Exercise instructions:
In the forum thread on GPU passthrough for Windows 10 Pro, what does the reply say is reported to work with bhyve?

Passage:
================================

# GPU Passthrough for Windows 10 Pro



## wxsabi (May 18, 2019)

Hello All,

I'm getting mixed answers from mixed sources, so I came to this forum in the hope I can get an accurate answer from someone who knows for a fact. I don't need assistance on how to get it done(if at all possible). I just have two questions:

1. Does FreeBSD support running a Windows 10 VM with GPU passthrough for gaming purposes(like Linux does)?

2. Some people tell me that FreeBSD is a universal use OS and I should use it for whatever I need/want, like desktop/consumer use or for server/NAS or any other case. But, some others tell me that it should not be used by end users. So what is the truth here?

I read the FreeBSD documentation and couldn't really understand these parts.

Thanks.


----------



## shkhln (May 18, 2019)

wxsabi said:


> 1. Does FreeBSD support running a Windows 10 VM with GPU passthrough for gaming purposes(like Linux does)?



GPU passthrough is a really obscure topic, which pretty much nobody seems to completely understand. The facts are: 1. Nvidia/Linux is reported to work with bhyve; 2. Windows doesn't work so far; 3. we don't know what's missing.



wxsabi said:


> 2. Some people tell me that FreeBSD is a universal use OS and I should use it for whatever I need/want, like desktop/consumer use or for server/NAS or any other case. But, some others tell me that it should not be used by end users. So what is the truth here?



FreeBSD is a "universal" OS in a sense it's not made for a single purpose or application. That doesn't necessarily mean it will or will not work for you. Forget about labels and try to think about your specific use cases.


----------

================================

Data extract:

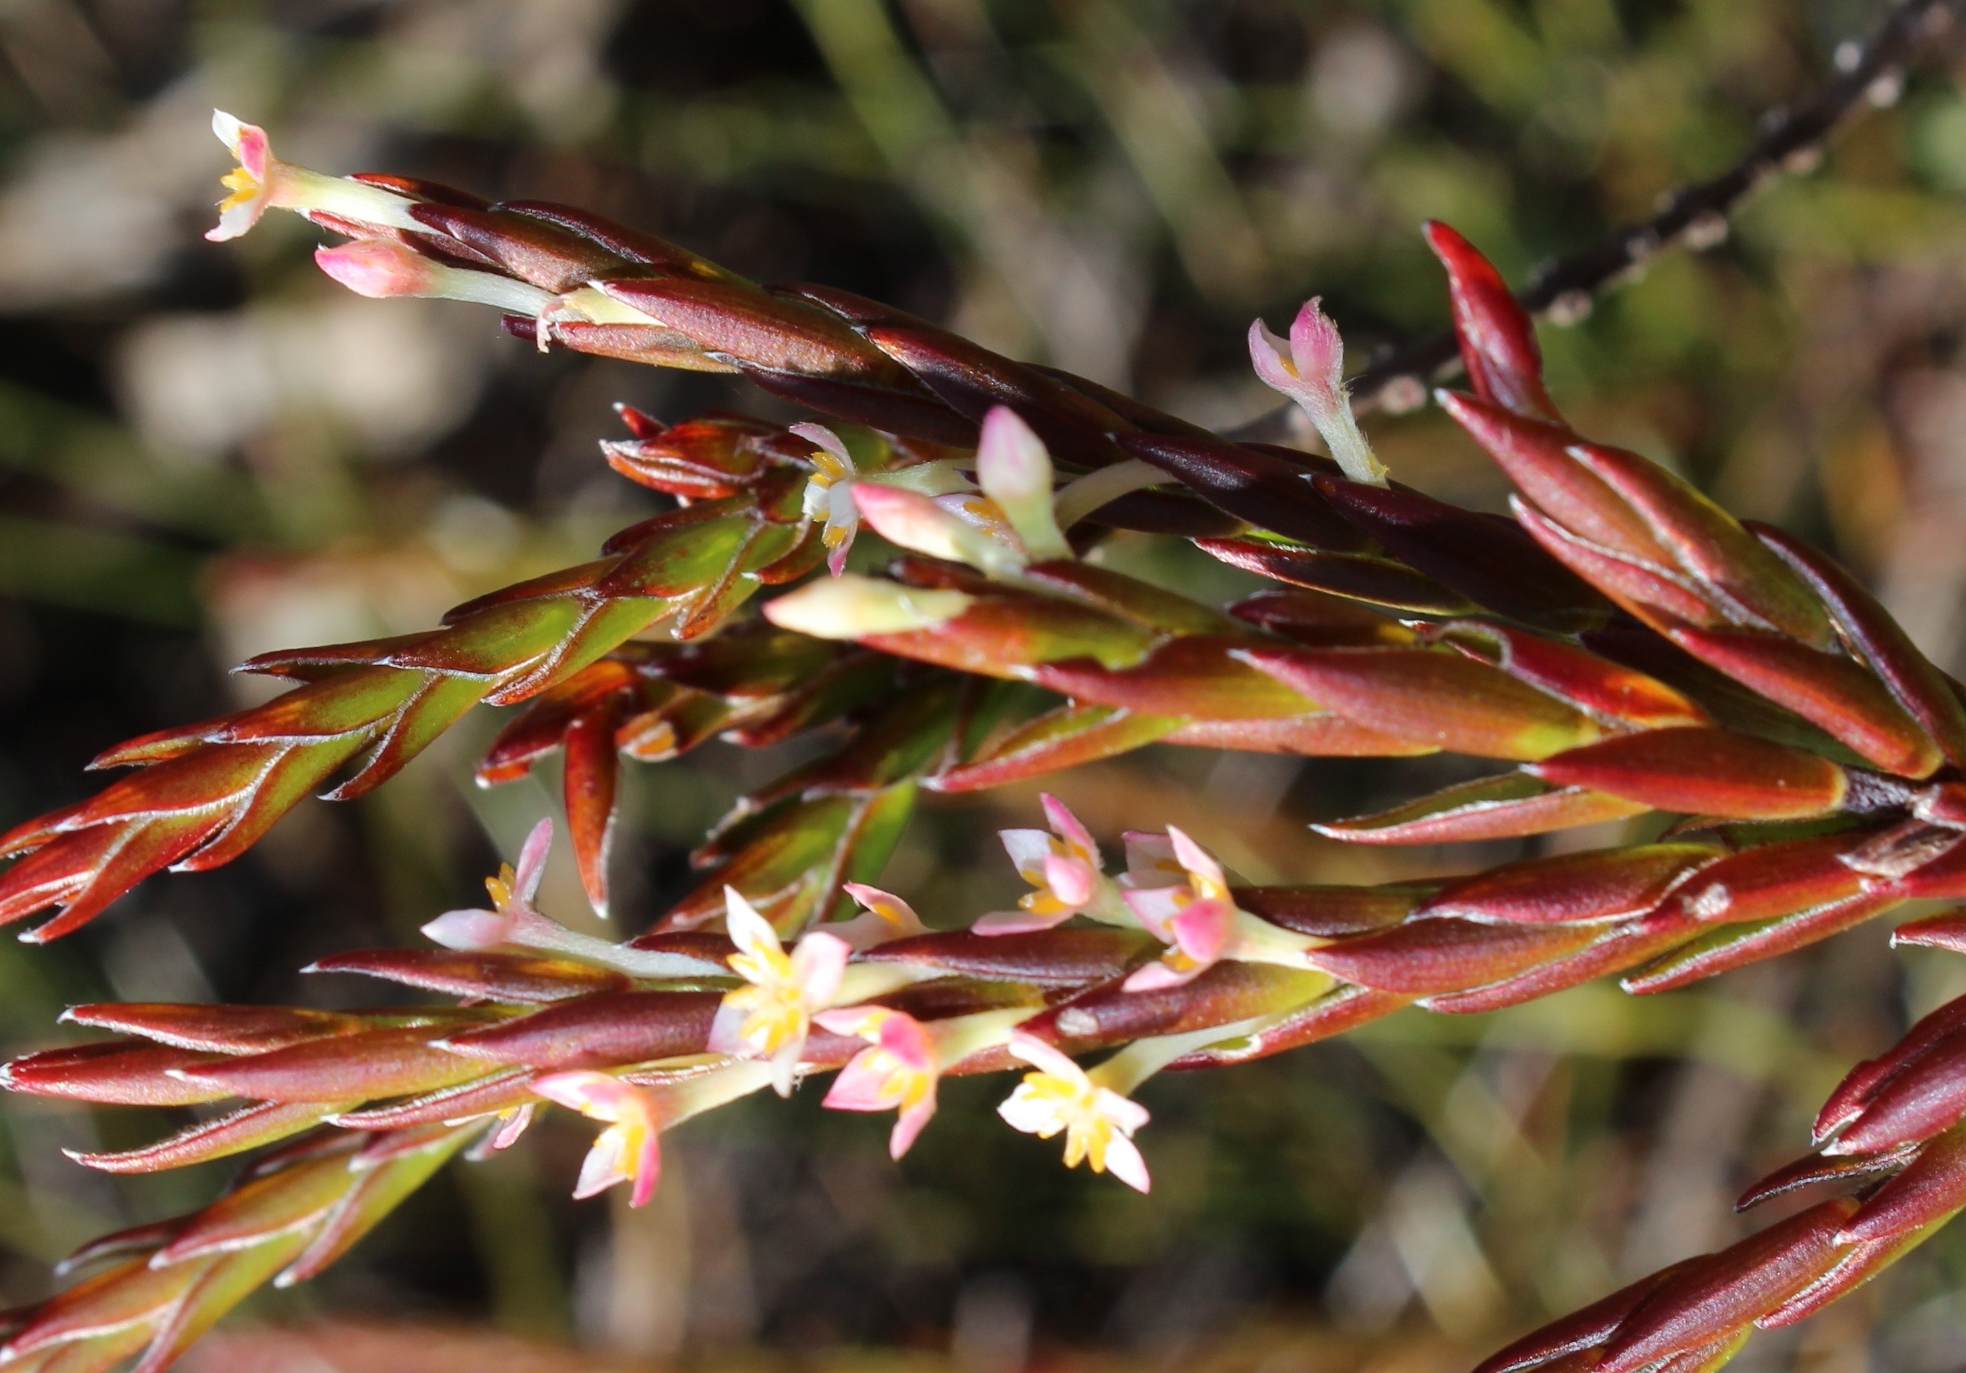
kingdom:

================================

Result of the exercise:
Nvidia/Linux is reported to work with bhyve.